LV’s other flying tourbillon for the year is found in the Tambour Moon Flying Tourbillon Poinçon de Genève Sapphire Frank Gehry, which, as its name suggests, was created in collaboration with the legendary architect and design maestro. “I was very happy when he agreed to this collaboration with Louis Vuitton. It is the first time that Mr Gehry has collaborated on a high watchmaking project,” says Navas.
The result is sensational. Balancing volume with lightness, the 43.8mm watch’s case, crown, and “very, very thin, crisp-like dial” are constructed from sapphire crystal, allowing maximum light to enter from all angles for unparalleled luminosity.

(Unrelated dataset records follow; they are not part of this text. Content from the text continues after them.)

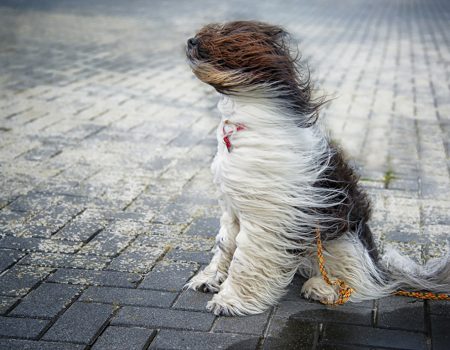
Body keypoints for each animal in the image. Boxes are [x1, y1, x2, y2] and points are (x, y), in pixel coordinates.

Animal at [184, 21, 450, 318]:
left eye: (225, 38)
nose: (191, 41)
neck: (243, 119)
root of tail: (378, 266)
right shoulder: (232, 208)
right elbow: (225, 244)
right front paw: (209, 279)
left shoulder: (266, 218)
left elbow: (244, 257)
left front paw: (230, 300)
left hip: (342, 241)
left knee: (359, 279)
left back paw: (324, 288)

Wave-like patterns, mattified by hand, adorn the watch and recall the undulating planes that characterise Gehry’s architectural works, not least the Louis Vuitton Foundation in Paris and Louis Vuitton Maison Seoul.
In the Tambour Slim Vivienne Jumping Hours watches, LV’s adorable Vivienne mascot makes an appearance yet again to embark on two new adventures. In the Sakura version, a kimono-clad Vivienne is set against a pink mother-of-pearl Monogram dial that has been achieved through the Maison’s “Holomonogram” sand-polishing technique. In the Astronaut version, blue mother-of-pearl is paired with an aventurine to enhance the sparkle of the Milky Way dial, which is further dressed with miniature paintings of a rocket and planets.

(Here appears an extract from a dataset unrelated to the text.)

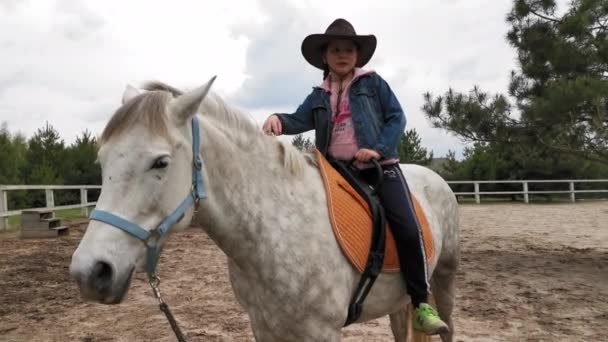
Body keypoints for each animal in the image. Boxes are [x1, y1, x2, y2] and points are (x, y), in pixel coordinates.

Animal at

LFT developed, created and assembled a new jumping hour movement for these two watches—just so the hour numeral would appear alternately in the two apertures found on their dials. Meanwhile, the almost transparent minute hand is tipped with a sakura or a comet that makes its way around the watch face as if by magic.

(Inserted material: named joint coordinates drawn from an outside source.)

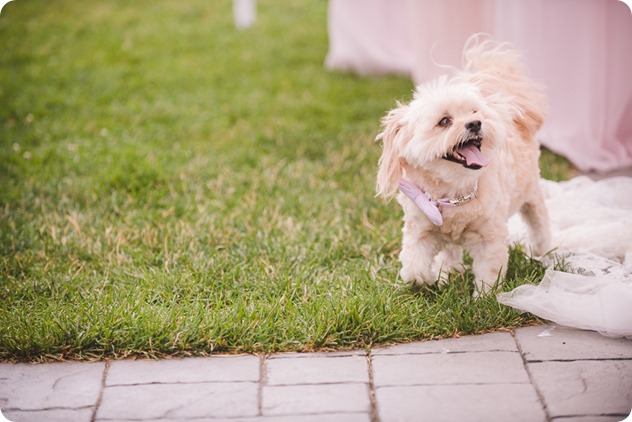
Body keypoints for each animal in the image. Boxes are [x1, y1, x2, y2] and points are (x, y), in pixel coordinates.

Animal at [378, 38, 552, 296]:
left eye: (474, 111)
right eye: (444, 121)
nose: (475, 123)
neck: (453, 193)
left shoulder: (489, 237)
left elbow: (489, 272)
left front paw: (484, 298)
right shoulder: (420, 231)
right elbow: (413, 268)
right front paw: (428, 277)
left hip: (531, 194)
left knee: (540, 225)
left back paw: (544, 253)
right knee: (451, 250)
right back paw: (449, 270)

Then, there is the trio of watches in the Escale Cabinet of Wonders collection that was released earlier this year and reported about in our April issue. Inspired by Gaston-Louis Vuitton‘s vast collection of Japanese katana sword guards, the watches showcase LFT’s impressive menu of metiers d’art (traditional decorative art techniques) that can be accomplished in-house.
“At LFT, we have the opportunity to have all these skills—not only the watchmakers but also the dial makers, the engravers, the guillocher, the enamellers—under the same roof. When you wear an LV watch on your wrist, it has to be instantly distinctive, unique, and beautiful, of course. The criteria we have for our watches are the highest that you can have in the industry,” notes Navas. “Louis Vuitton is quite new in the watch industry with only 22 years [behind it]. But this is an opportunity for us to offer daring watches and ideas. This is a chance to grow that heritage and respect it.” If this year’s timepiece offerings are an indication of anything, it’s that LV, with LFT by its side, is well on its way to achieving all that—and more.